Have you ever written a unit test and it seems to take a long time to make green?
What is a long time, you might ask? In my opinion if you spend more than 5 minutes solving the test you wrote then you are in the amber zone that you made it too complex. If greater than 10 minutes then you need to simplify the test. Which might not seem like an obvious thing to do.
This exercise is to help unblock the solving of complex tests consistently and quicker.
Photo by Lurm on Unsplash
The diamond pattern kata on Codewars might make you fall into that position.
The workshop at Agile Scotland conf by Seb Rose motivated me to write this post.
Test-driven development (TDD) requires you to write a test first which helps you to move a step closer to solving the problem. A classic workflow is Red, Green, Refactor. That means write a failing unit test first (red), make it pass (green) and anything that can be done to improve the code quality (refactor). More on classic TDD read The cycles of TDD by Uncle Bob.
Each test passing should give you confidence to commit to master and the pace should be consistent. So there should not be a long slow down in your progress. I will explain more after the first round below.
First round to solving the diamond kata
Be strict and spend 20 minutes trying to solve the diamond pattern kata using classic TDD.
Don’t worry about solving the kata just take note of where you got stuck. Start now and come back here in 20 minutes
Are you stuck about two, three or four unit tests in? Is it testing pattern(2)
?
pattern(2) ->
1
121
1
Why (╯°□°)╯︵ ┻━┻ …
Why is this the test that is stopping you?

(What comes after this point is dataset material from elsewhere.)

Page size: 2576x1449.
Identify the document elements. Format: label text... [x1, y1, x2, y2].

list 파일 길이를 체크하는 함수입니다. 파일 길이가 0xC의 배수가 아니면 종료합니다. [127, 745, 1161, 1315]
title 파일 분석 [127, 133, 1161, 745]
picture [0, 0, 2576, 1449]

Well you might have noticed you are solving the whole of the kata at this point. This is quite complex for our minds to handle all the cases to resolve. We struggle where to start and too many test cases overwhelm our thoughts.
How to make progress?
First brain storm all cases you need to handle to help reduce the overload. Below are some cases you need to cover:
- Spacing for each row
- Increment number to row number and then decrement to one to reflect the numbers e.g. 12321
- Add new line at end of each row
- Reflect the top half to form the diamond
(Add some more cases to solve the kata)
Recycling your test
The idea is to solve each of these cases one at a time by updating the assert to handle the next case. Don’t make another assert as the previous one will break. Essentially progress by tweaking the test until it gets to the point it is useful for regression and meets the requirements.
Notably the TDD workflow pattern will differ from the usual red, green, refactor as you will be on the same unit test. It will be more like red, green, tweak test, green, tweak test, green, … until you solve it.
Second round to solving the diamond kata
Try again and spend 20 minutes trying to solve the diamond pattern kata using this recycling method.
After the 20 minutes there should be a better feeling of progress instead of feeling overwhelmed and blocked.
Conclusion
I found this a useful approach for solving complex problems in the TDD workflow. Remove that nagging worry writing a complete function, instead break the problem down into manageable chunks and this will provide confident progression.